La leggenda dell’elefante catanese: pachidermi nani, ciclopi, fenici e cavalli senza testa, sono questi gli insoliti abitanti della città siciliana.

elefante catanese
Animali surreali degni cittadini del capoluogo di un’isola meravigliosa ai confini della realtà.
Continua il nostro viaggio attraverso leggende e curiosità legate agli animali.
Questa volta andiamo a Catania, una città storica, ricchissima di storia e monumenti, oltre che di misteri.
Simbolo d’eccellenza è un elefante, al quale la città è molto legata e che, per l’appunto, ritroviamo anche nel suo stemma.

 

elefante catanese

L’elefante di Catania e le leggende sui ciclopi

Il centro di Catania è occupato da un mastodontico elefante in pietra lavica.
E’ il protagonista di varie leggende che raccontano il passato di questa bella e calda città.
La stessa prende il nome da “Katà Aitnen” ovvero “sotto l’Etna”, ma anche da “Balad al Fil”, ovvero “città dell’Elefante”.
Ed è proprio ai pachidermi che Catania è sempre stata legata, avendone uno come eterno simbolo nello stemma ufficiale.
elefante catanese
E’ il ricordo di un elefante che avrebbe salvato gli abitanti, proteggendoli dagli attacchi di animali feroci.
La statua era in pietra lavica proprio per allontanare la stessa lava delle eruzioni vulcaniche dell’Etna.
Ma è lecito farsi una domanda: cosa ci fa un elefante in Sicilia?
Non è affatto cosa assurda!
Scavi e ritrovamenti confermano la presenza nel territorio di elefanti nani, i cui particolari crani avrebbero originato le leggende di ciclopi.
Questo per la conformazione dei loro crani giganti con un foro al centro per l’innesto della proboscide.
Lo cranio faceva credere, a chi non conosceva questi animali, o non li aveva mai visti, che quel grosso buco centrale rappresentasse un’unica grande orbita oculare.
elefante catanese

Il mago Eliodoro

Questo stesso elefante a Catania viene chiamato Liotru e deriva da un personaggio erudito catanese, Eliodoro (dono del sole) che visse qui nell’VIII secolo.
Aveva un unico morboso desiderio: diventare vescovo di Catania.
Purtroppo fu disilluso, perché al suo posto fu nominato Leone II, detto “il Taumaturgo”, lasciando Eliodoro in un profondo sconforto.
Leone rimase vescovo per vent’anni!.
Eliodoro per vendetta iniziò a opporsi alla Chiesa, disturbando le funzioni religiose e usando la magia.
Si narra che riuscì ad animare l’elefante di pietra lavica catanese.
Salendogli in groppa, lo fece correre tra lo stupore della folla.

Il cavallo del mago 

Per questo motivo l’elefante assunse anche il nome di “u cavaddu di Liotru” (il cavallo di Eliodoro) nome che si porta dietro ancora oggi.
Il vescovo Leone II, sensibile a quanto avveniva in città, nel 778 d. C. sfidò Eliodoro al “giudizio di Dio”, una difficile prova a quei tempi.
Dopo aver camminato sui carboni ardenti, colui che ne fosse uscito indenne sarebbe stato proclamato vescovo di Catania.
Una prova abbastanza insolita dato che, si sa, a restare indenne nel fuoco è proprio il diavolo.
Liotru (Eliodoro), però, rifiutò la prova e Leone, offeso per tale giudizio, lo gettò comunque nei carboni ardenti, dove bruciò tra lo stupore della folla.
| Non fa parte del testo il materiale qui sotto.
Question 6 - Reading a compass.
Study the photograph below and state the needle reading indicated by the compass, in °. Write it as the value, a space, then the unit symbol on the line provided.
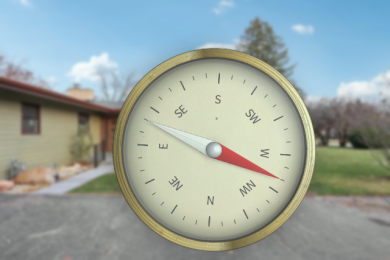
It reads 290 °
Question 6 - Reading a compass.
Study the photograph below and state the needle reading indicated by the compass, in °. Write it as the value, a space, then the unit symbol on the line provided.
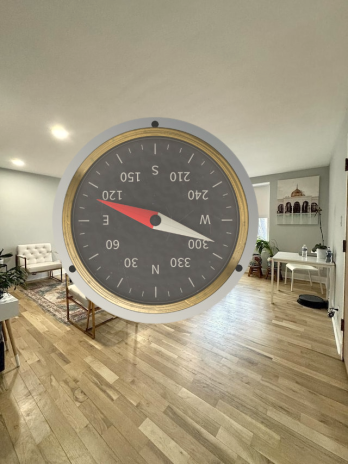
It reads 110 °
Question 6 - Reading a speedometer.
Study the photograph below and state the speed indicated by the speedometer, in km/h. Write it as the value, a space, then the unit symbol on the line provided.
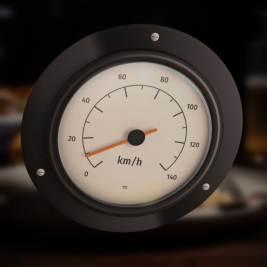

La leggenda del cavallo senza testa

Eppure Catania conserva un’altra oscura tradizione.
Riguarda una via sinistra in cui viene ancora oggi ricordata la leggenda del cavallo senza testa.
Ci troviamo in via Crociferi, scenografia di una storia narrata dallo scrittore Carlo Levi.
Lui la descrive come la strada più deserta di Catania.
Dopo il crepuscolo nessuno avrebbe il coraggio di percorrerla a causa della convinzione popolare che con l’oscurità un cavallo senza testa gli sarebbe rincorso dietro.
Per cui, chi avesse udito il rumore degli zoccoli, avrebbe fatto meglio a scappare, anche se a nulla sarebbe servita la disperata fuga.

L’immortalità della fenice

Catania, infine, ha un altro importante simbolo legato al fuoco, la Fenice, l’uccello mitologico in grado di bruciare da solo e rinascere dalle sue stesse ceneri.
Si trova scolpita sotto l’arco settecentesco di Porta Ferdinanda (oggi Porta Garibaldi) insieme al motto della città “melior de cinere surgo” (risorgo sempre più bella dalle mie stesse ceneri).
Una metafora perfetta per questa città, più volte distrutta da assedi, terremoti, eruzioni vulcaniche, bombardamenti, ma sempre rinata più bella e fiorente di prima.